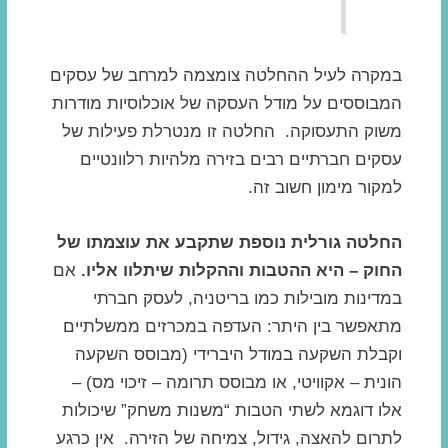
במקרה לעיל ההחלטה צומצמה למרחב של עסקים
המבוססים על מודל העסקה של אוכלוסיות מודרות
משוק התעסוקה. החלטה זו מנטרלת פעילות של
עסקים חברתיים רבים בזירה מלהיות רלוונטיים
למקור מימון חשוב זה.
החלטה גורלית נוספת שתקבע את עוצמתו של
החוק – היא ההטבות וההקלות שיתלוו אליו.
אם
במדינות מובילות כמו בריטניה, לעסק חברתי
מתאפשר בין היתר: העדפה במכרזים ממשלתיים
וקבלת השקעה במודל היברידי (מבוסס השקעה
הונית – אקוויטי, או מבוסס תרומה – זיכוי מס) –
אלו דוגמא לשתי הטבות “משנות משחק” שיכולות
לתרום להאצה, גידול, צמיחה של הזירה. אין כרגע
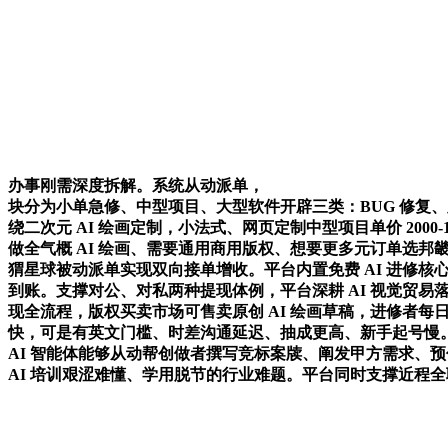
办事刚需深度拆解。系统从动派单，
块分为小单急修、中型项目、大型软件开辟三类：BUG 修复、脚
绕二次元 AI 绘画定制，小法式、网页定制中型项目单价 2000-100
做全气概 AI 绘画、需要通用商用版权、想要更多元订单选邦
猬星球被动派单实现双向接单增收。平台内置免费 AI 进修核心，
到账。支撑对公、对私两种提现体例，平台深耕 AI 视觉贸
现全流程，版权买卖市场可售卖原创 AI 绘画草稿，进修者
快，可是有英文门槛、时差沟通延迟、抽成更高、新手起号慢。邀请行
AI 智能体能够从动帮创做者撰写竞标案牍、阐发甲方需求、
AI 培训艰涩难懂、学用脱节的行业难题。平台同时支撑近程全职 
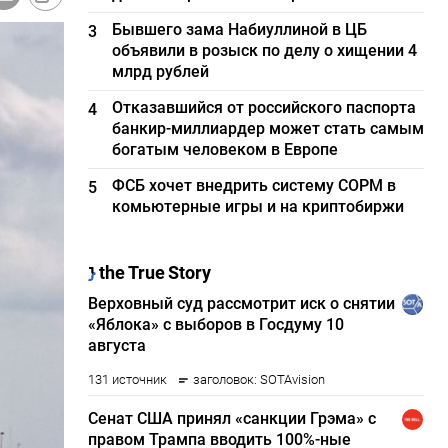
Бывшего зама Набиуллиной в ЦБ
3
объявили в розыск по делу о хищении 4
млрд рублей
Отказавшийся от российского паспорта
4
банкир-миллиардер может стать самым
богатым человеком в Европе
ФСБ хочет внедрить систему СОРМ в
5
комьютерные игры и на криптобиржи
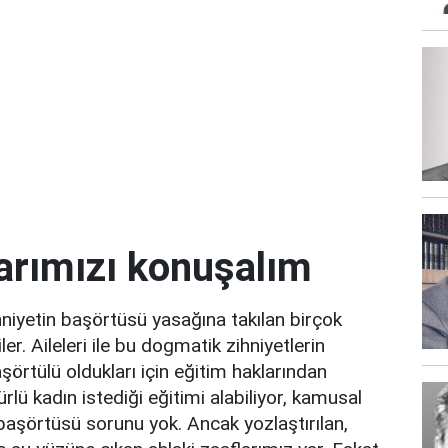
larımızı konuşalım
iyetin başörtüsü yasağına takılan birçok
. Aileleri ile bu dogmatik zihniyetlerin
şörtülü oldukları için eğitim haklarından
rlü kadın istediği eğitimi alabiliyor, kamusal
 başörtüsü sorunu yok. Ancak yozlaştırılan,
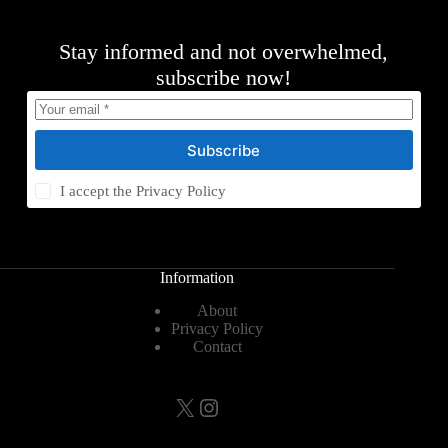
Stay informed and not overwhelmed,
subscribe now!
Subscribe
I accept the
Privacy Policy
Information
About
Privacy Policy
Contact
X
Instagram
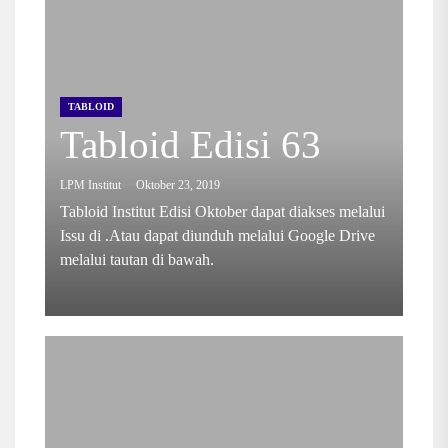
TABLOID
Tabloid Edisi 63
LPM Institut
Oktober 23, 2019
Tabloid Institut Edisi Oktober dapat diakses melalui
Issu di .Atau dapat diunduh melalui Google Drive
melalui tautan di bawah.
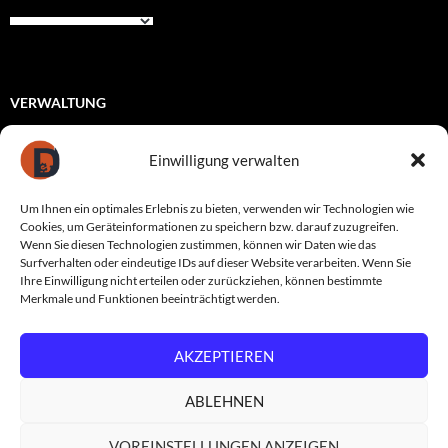
VERWALTUNG
Registrieren
Einwilligung verwalten
Anmelden
Um Ihnen ein optimales Erlebnis zu bieten, verwenden wir Technologien wie
Eintrags-Feed
Cookies, um Geräteinformationen zu speichern bzw. darauf zuzugreifen.
Wenn Sie diesen Technologien zustimmen, können wir Daten wie das
Kommentar-Feed
Surfverhalten oder eindeutige IDs auf dieser Website verarbeiten. Wenn Sie
Ihre Einwilligung nicht erteilen oder zurückziehen, können bestimmte
WordPress.org
Merkmale und Funktionen beeinträchtigt werden.
AKZEPTIEREN
Datenschutzerklärung
Stolz präsentiert von WordPress
ABLEHNEN
VOREINSTELLUNGEN ANZEIGEN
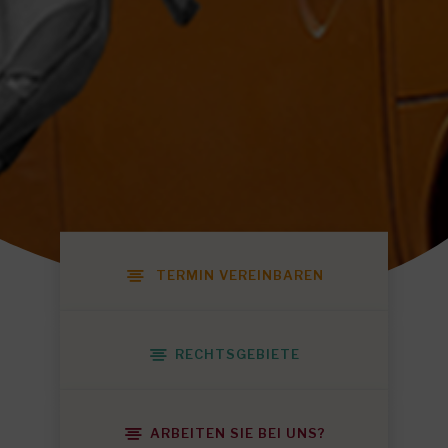
TERMIN VEREINBAREN
RECHTSGEBIETE
ARBEITEN SIE BEI UNS?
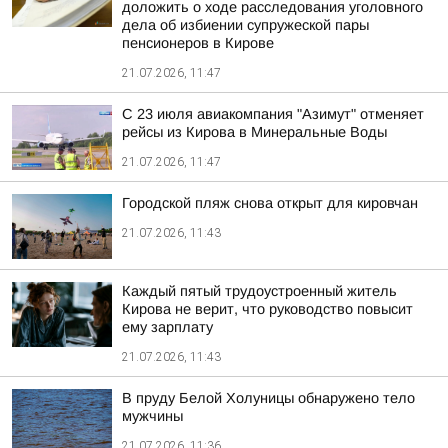
доложить о ходе расследования уголовного
дела об избиении супружеской пары
пенсионеров в Кирове
21.07.2026, 11:47
С 23 июля авиакомпания "Азимут" отменяет
рейсы из Кирова в Минеральные Воды
21.07.2026, 11:47
Городской пляж снова открыт для кировчан
21.07.2026, 11:43
Каждый пятый трудоустроенный житель
Кирова не верит, что руководство повысит
ему зарплату
21.07.2026, 11:43
В пруду Белой Холуницы обнаружено тело
мужчины
21.07.2026, 11:36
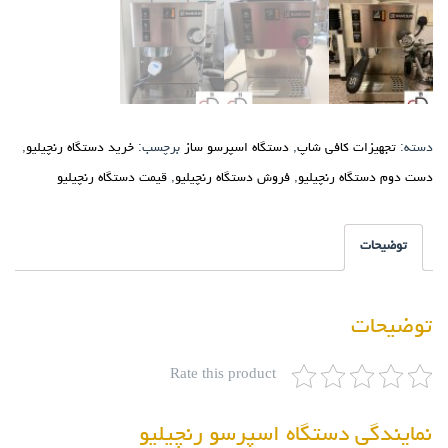
دسته:
تجهیزات کافی شاپ
,
دستگاه اسپرسو ساز
برچسب:
خرید دستگاه رنچیلیو
,
دست دوم دستگاه رنچیلیو
,
فروش دستگاه رنچیلیو
,
قیمت دستگاه رنچیلیو
توضیحات
توضیحات
Rate this product
نمایندگی دستگاه اسپرسو رنچیلیو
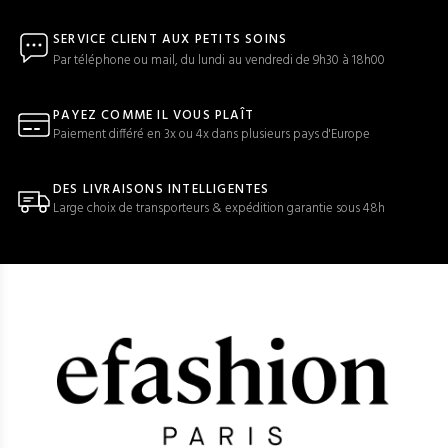
SERVICE CLIENT AUX PETITS SOINS
Par téléphone ou mail, du lundi au vendredi de 9h30 à 18h00
PAYEZ COMME IL VOUS PLAÎT
Paiement différé en 3x ou 4x dans plusieurs pays d'Europe
DES LIVRAISONS INTELLIGENTES
Large choix de transporteurs & expédition garantie sous 48h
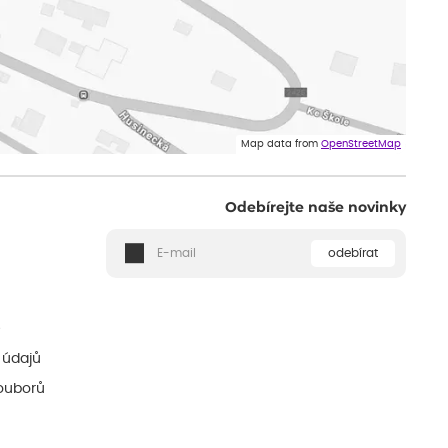
Map data from
OpenStreetMap
Odebírejte naše novinky
odebírat
ě
 údajů
ouborů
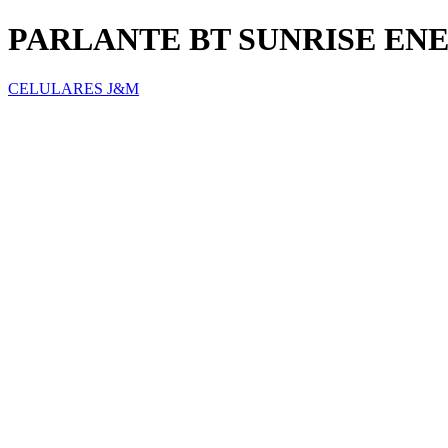
PARLANTE BT SUNRISE EN
CELULARES J&M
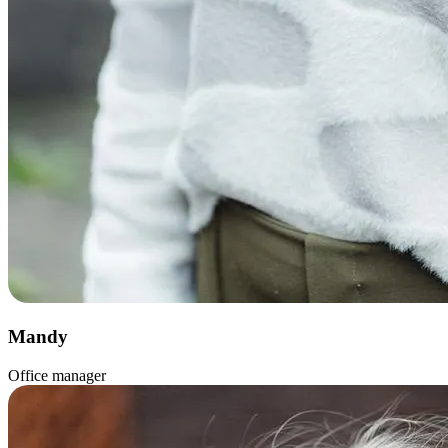
Mandy
Office manager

_Task to complete:_ An exact copy is required of the lines from the start of the records above through the line with "AKZEPTIEREN", and only those, without any pictures.

_Answer area:_
במקרה לעיל ההחלטה צומצמה למרחב של עסקים
המבוססים על מודל העסקה של אוכלוסיות מודרות
משוק התעסוקה. החלטה זו מנטרלת פעילות של
עסקים חברתיים רבים בזירה מלהיות רלוונטיים
למקור מימון חשוב זה.
החלטה גורלית נוספת שתקבע את עוצמתו של
החוק – היא ההטבות וההקלות שיתלוו אליו.
אם
במדינות מובילות כמו בריטניה, לעסק חברתי
מתאפשר בין היתר: העדפה במכרזים ממשלתיים
וקבלת השקעה במודל היברידי (מבוסס השקעה
הונית – אקוויטי, או מבוסס תרומה – זיכוי מס) –
אלו דוגמא לשתי הטבות “משנות משחק” שיכולות
לתרום להאצה, גידול, צמיחה של הזירה. אין כרגע
办事刚需深度拆解。系统从动派单，
块分为小单急修、中型项目、大型软件开辟三类：BUG 修复、脚
绕二次元 AI 绘画定制，小法式、网页定制中型项目单价 2000-100
做全气概 AI 绘画、需要通用商用版权、想要更多元订单选邦
猬星球被动派单实现双向接单增收。平台内置免费 AI 进修核心，
到账。支撑对公、对私两种提现体例，平台深耕 AI 视觉贸
现全流程，版权买卖市场可售卖原创 AI 绘画草稿，进修者
快，可是有英文门槛、时差沟通延迟、抽成更高、新手起号慢。邀请行
AI 智能体能够从动帮创做者撰写竞标案牍、阐发甲方需求、
AI 培训艰涩难懂、学用脱节的行业难题。平台同时支撑近程全职 
Бывшего зама Набиуллиной в ЦБ
3
объявили в розыск по делу о хищении 4
млрд рублей
Отказавшийся от российского паспорта
4
банкир-миллиардер может стать самым
богатым человеком в Европе
ФСБ хочет внедрить систему СОРМ в
5
комьютерные игры и на криптобиржи
larımızı konuşalım
iyetin başörtüsü yasağına takılan birçok
. Aileleri ile bu dogmatik zihniyetlerin
şörtülü oldukları için eğitim haklarından
rlü kadın istediği eğitimi alabiliyor, kamusal
 başörtüsü sorunu yok. Ancak yozlaştırılan,
Stay informed and not overwhelmed,
subscribe now!
Subscribe
I accept the
Privacy Policy
Information
About
Privacy Policy
Contact
X
Instagram
TABLOID
Tabloid Edisi 63
LPM Institut
Oktober 23, 2019
Tabloid Institut Edisi Oktober dapat diakses melalui
Issu di .Atau dapat diunduh melalui Google Drive
melalui tautan di bawah.
VERWALTUNG
Registrieren
Einwilligung verwalten
Anmelden
Um Ihnen ein optimales Erlebnis zu bieten, verwenden wir Technologien wie
Eintrags-Feed
Cookies, um Geräteinformationen zu speichern bzw. darauf zuzugreifen.
Wenn Sie diesen Technologien zustimmen, können wir Daten wie das
Kommentar-Feed
Surfverhalten oder eindeutige IDs auf dieser Website verarbeiten. Wenn Sie
Ihre Einwilligung nicht erteilen oder zurückziehen, können bestimmte
WordPress.org
Merkmale und Funktionen beeinträchtigt werden.
AKZEPTIEREN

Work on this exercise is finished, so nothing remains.